About this task |
In the records below, find the line with "the red seat at point (603, 288) | 12391" and the line with "dnc 2024 sign | 21250". Print both exactly, along with every line between them, and no other line.

Stored data |
-------------------------
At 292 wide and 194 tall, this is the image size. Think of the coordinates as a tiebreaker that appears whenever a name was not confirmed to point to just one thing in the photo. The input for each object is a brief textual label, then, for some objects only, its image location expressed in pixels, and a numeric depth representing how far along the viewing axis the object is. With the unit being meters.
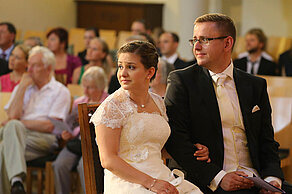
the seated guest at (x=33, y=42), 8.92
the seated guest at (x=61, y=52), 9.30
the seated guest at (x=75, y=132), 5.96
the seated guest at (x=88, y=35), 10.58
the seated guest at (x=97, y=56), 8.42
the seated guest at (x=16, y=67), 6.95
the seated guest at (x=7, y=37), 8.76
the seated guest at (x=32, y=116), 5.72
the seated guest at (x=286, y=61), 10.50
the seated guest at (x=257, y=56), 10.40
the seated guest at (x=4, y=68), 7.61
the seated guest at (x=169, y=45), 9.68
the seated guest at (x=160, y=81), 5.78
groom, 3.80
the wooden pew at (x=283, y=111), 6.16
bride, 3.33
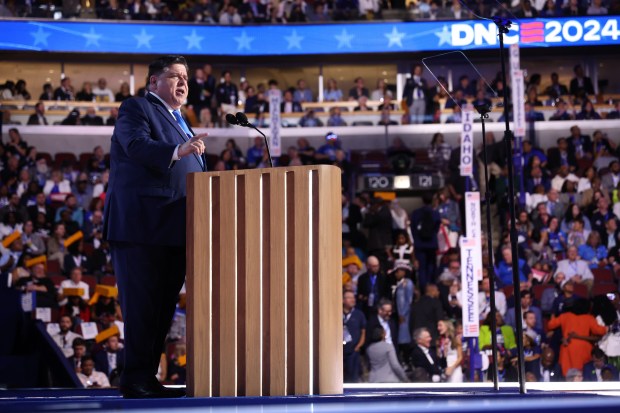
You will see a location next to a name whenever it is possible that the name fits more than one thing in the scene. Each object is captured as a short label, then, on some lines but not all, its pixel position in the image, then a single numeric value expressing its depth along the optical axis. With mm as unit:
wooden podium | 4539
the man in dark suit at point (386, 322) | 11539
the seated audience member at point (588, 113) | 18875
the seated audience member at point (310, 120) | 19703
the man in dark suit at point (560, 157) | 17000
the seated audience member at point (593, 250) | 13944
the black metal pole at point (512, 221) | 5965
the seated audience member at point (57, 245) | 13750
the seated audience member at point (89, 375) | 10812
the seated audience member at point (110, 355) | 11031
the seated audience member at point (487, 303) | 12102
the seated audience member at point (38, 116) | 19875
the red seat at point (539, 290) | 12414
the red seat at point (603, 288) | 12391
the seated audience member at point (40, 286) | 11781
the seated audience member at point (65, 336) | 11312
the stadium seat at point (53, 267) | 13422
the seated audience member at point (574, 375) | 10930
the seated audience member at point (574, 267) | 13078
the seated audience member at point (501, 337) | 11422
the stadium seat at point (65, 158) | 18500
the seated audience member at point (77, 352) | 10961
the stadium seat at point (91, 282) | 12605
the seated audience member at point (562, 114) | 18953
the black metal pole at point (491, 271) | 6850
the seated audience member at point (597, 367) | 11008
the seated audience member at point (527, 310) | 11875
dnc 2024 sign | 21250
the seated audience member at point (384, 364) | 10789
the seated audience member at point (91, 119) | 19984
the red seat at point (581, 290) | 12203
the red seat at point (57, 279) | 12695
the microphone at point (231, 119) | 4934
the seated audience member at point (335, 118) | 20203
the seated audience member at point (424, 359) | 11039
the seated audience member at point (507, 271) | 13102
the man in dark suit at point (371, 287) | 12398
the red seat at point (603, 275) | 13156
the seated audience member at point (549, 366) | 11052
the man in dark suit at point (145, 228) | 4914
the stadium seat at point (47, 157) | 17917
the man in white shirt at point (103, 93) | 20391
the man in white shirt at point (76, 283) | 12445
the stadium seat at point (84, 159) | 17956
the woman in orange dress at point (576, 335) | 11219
-------------------------
Your solution |
the red seat at point (603, 288) | 12391
the seated audience member at point (40, 286) | 11781
the seated audience member at point (65, 336) | 11312
the stadium seat at point (53, 267) | 13422
the seated audience member at point (574, 375) | 10930
the seated audience member at point (574, 267) | 13078
the seated audience member at point (501, 337) | 11422
the stadium seat at point (65, 158) | 18500
the seated audience member at point (77, 352) | 10961
the stadium seat at point (91, 282) | 12605
the seated audience member at point (562, 114) | 18953
the black metal pole at point (491, 271) | 6850
the seated audience member at point (597, 367) | 11008
the seated audience member at point (527, 310) | 11875
dnc 2024 sign | 21250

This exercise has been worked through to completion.